* [Instructions to follow]:
Reproduce the material from its first line up to and including the line containing "The company in recent weeks has told workers", replacing every "Amazon" with "Etsy" and leaving all other text unchanged.

────────────────────

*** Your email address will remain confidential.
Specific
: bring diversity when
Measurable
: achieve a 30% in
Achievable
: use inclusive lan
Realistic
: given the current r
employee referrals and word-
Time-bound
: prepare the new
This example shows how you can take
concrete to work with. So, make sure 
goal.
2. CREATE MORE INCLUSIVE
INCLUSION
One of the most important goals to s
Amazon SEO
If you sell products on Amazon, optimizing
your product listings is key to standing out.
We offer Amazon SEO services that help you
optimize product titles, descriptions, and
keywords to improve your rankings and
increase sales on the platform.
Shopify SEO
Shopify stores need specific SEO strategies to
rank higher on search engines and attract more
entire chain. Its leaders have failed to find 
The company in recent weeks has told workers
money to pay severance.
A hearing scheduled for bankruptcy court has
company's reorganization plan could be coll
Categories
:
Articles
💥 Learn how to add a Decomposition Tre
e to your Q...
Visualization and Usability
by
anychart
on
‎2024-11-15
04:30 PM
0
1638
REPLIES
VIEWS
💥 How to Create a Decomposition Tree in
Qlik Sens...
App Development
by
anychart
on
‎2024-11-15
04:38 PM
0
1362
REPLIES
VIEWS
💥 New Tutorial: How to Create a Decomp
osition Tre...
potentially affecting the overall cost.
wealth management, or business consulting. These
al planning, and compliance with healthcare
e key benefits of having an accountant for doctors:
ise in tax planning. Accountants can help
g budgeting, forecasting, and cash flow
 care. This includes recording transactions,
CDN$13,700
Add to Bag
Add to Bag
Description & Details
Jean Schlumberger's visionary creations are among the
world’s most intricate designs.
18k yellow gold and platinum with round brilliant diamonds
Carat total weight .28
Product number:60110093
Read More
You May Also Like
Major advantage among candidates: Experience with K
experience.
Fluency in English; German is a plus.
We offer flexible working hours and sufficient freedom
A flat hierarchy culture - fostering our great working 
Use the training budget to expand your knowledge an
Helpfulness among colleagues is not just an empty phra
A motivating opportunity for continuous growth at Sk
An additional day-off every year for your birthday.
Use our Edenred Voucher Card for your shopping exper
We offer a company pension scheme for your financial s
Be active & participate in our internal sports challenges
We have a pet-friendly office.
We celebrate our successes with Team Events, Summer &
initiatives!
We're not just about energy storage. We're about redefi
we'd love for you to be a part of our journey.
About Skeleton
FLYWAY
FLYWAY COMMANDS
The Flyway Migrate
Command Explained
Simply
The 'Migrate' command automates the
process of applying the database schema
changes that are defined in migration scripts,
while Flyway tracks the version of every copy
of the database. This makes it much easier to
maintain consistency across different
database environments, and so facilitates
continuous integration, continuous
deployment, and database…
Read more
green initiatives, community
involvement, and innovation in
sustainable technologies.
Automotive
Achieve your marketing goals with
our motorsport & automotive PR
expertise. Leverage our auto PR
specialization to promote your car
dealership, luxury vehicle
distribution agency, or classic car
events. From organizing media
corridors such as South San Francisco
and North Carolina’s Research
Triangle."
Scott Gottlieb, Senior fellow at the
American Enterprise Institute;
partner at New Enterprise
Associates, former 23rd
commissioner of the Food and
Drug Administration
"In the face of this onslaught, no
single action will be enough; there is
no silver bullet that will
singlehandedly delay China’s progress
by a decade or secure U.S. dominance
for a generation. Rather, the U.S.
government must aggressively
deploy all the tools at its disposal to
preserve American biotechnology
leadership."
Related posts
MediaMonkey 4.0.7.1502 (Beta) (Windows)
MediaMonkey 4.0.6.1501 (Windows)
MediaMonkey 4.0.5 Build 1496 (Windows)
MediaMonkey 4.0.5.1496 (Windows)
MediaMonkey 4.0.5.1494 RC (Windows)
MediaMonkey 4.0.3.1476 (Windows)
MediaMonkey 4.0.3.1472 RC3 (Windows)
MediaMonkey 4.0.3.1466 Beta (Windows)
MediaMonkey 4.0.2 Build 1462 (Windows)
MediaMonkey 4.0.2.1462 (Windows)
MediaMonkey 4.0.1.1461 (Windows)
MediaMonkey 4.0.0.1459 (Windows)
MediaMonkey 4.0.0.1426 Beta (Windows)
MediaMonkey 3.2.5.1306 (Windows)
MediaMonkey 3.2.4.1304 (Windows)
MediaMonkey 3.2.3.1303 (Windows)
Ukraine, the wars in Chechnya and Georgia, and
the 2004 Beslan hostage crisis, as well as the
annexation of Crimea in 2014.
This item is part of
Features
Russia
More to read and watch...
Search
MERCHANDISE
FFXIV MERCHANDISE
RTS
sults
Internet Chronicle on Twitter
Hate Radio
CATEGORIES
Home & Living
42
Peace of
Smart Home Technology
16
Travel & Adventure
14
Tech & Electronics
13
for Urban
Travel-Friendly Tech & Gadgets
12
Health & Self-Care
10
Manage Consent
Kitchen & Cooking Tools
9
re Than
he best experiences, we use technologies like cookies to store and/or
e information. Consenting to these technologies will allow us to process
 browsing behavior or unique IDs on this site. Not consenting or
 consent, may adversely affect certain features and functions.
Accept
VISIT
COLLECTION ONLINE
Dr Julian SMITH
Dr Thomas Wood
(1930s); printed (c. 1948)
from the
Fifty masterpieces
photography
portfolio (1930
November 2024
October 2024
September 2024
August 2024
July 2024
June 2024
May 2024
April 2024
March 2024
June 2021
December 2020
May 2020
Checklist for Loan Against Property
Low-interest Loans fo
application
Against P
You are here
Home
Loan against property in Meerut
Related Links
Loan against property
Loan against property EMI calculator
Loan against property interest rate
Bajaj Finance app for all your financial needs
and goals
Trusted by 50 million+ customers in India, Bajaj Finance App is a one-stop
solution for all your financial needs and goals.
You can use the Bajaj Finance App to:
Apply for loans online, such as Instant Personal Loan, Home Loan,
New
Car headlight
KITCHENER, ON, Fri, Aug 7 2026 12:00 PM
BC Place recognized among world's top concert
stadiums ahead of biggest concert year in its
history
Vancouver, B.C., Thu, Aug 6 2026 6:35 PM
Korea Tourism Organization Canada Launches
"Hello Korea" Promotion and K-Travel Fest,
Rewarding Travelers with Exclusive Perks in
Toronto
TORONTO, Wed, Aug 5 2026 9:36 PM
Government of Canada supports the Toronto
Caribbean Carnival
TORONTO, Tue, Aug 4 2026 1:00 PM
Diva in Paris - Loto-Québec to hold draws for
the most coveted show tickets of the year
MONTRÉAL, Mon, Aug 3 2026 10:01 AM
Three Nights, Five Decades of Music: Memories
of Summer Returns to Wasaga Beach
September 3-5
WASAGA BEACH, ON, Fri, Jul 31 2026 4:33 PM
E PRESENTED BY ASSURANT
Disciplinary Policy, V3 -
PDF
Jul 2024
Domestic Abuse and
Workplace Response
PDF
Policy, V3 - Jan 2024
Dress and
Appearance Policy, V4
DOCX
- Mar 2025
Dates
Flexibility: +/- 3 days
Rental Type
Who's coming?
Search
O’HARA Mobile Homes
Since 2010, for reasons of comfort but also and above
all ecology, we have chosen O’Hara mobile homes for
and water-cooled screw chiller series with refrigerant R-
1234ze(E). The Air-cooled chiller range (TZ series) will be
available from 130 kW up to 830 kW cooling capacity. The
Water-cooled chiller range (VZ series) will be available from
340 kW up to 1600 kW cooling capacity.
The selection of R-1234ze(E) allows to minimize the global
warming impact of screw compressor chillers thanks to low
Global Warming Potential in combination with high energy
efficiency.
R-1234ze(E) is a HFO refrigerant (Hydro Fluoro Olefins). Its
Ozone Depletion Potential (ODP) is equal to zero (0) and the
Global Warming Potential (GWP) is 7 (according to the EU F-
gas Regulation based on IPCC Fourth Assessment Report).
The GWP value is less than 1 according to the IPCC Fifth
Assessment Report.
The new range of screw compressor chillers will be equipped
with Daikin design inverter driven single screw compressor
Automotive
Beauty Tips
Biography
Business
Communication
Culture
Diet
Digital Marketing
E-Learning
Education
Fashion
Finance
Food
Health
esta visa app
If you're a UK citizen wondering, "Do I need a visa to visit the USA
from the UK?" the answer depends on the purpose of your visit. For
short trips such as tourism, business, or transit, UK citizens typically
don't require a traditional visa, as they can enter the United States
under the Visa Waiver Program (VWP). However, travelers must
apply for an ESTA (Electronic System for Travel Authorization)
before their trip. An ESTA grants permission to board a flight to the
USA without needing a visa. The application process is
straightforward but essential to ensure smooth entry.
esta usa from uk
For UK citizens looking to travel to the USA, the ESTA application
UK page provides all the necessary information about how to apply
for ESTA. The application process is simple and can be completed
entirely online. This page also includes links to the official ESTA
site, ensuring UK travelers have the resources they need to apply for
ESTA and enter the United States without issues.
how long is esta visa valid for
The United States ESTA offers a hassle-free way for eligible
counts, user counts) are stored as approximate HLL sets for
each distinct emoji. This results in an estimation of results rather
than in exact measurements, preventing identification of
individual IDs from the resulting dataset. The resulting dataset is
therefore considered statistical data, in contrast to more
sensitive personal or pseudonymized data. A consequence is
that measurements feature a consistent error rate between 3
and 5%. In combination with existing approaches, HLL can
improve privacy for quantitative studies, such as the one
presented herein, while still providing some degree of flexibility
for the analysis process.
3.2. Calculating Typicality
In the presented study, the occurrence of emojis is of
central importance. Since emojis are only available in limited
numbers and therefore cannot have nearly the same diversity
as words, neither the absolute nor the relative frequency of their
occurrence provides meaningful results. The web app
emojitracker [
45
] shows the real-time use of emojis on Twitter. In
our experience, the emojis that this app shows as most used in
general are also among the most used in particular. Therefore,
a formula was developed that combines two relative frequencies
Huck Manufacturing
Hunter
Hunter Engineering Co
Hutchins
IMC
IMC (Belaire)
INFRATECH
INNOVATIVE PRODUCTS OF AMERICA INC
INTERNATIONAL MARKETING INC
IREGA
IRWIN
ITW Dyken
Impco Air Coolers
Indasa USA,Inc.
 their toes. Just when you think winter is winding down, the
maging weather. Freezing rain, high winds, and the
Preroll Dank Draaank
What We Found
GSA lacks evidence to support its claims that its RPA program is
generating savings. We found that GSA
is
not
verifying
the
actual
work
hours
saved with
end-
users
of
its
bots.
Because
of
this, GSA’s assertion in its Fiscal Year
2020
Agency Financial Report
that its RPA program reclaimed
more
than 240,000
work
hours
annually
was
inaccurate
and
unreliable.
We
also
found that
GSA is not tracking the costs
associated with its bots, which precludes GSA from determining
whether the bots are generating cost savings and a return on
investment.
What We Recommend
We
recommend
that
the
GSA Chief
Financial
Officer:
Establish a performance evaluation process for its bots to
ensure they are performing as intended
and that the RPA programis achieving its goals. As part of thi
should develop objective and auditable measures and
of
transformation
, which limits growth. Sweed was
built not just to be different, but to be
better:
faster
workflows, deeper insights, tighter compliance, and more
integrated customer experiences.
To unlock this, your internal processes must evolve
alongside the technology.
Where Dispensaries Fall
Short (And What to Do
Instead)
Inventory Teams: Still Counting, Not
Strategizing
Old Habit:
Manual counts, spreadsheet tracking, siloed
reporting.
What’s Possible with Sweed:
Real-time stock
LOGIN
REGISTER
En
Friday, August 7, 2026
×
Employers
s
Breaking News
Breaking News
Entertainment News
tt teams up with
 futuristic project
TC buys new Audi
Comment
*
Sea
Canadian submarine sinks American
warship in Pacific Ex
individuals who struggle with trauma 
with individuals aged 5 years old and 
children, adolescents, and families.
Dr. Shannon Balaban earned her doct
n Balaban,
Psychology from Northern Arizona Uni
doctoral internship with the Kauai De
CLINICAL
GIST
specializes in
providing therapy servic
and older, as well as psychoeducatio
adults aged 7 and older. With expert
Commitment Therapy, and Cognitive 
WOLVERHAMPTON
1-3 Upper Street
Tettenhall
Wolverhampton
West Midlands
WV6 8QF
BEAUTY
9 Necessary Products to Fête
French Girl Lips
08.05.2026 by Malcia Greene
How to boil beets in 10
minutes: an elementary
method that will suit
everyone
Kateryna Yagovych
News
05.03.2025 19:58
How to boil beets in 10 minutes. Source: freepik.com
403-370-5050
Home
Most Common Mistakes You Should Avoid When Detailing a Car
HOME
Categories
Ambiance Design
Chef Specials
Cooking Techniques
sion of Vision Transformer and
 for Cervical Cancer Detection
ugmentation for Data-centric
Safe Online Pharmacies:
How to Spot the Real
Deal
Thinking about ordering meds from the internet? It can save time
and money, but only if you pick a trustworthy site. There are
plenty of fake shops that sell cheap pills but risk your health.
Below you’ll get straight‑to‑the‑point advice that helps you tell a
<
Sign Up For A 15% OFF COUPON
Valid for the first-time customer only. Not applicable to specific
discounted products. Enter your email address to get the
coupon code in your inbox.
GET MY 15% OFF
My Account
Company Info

────────────────────

* [Exercise output]:
*** Your email address will remain confidential.
Specific
: bring diversity when
Measurable
: achieve a 30% in
Achievable
: use inclusive lan
Realistic
: given the current r
employee referrals and word-
Time-bound
: prepare the new
This example shows how you can take
concrete to work with. So, make sure 
goal.
2. CREATE MORE INCLUSIVE
INCLUSION
One of the most important goals to s
Etsy SEO
If you sell products on Etsy, optimizing
your product listings is key to standing out.
We offer Etsy SEO services that help you
optimize product titles, descriptions, and
keywords to improve your rankings and
increase sales on the platform.
Shopify SEO
Shopify stores need specific SEO strategies to
rank higher on search engines and attract more
entire chain. Its leaders have failed to find 
The company in recent weeks has told workers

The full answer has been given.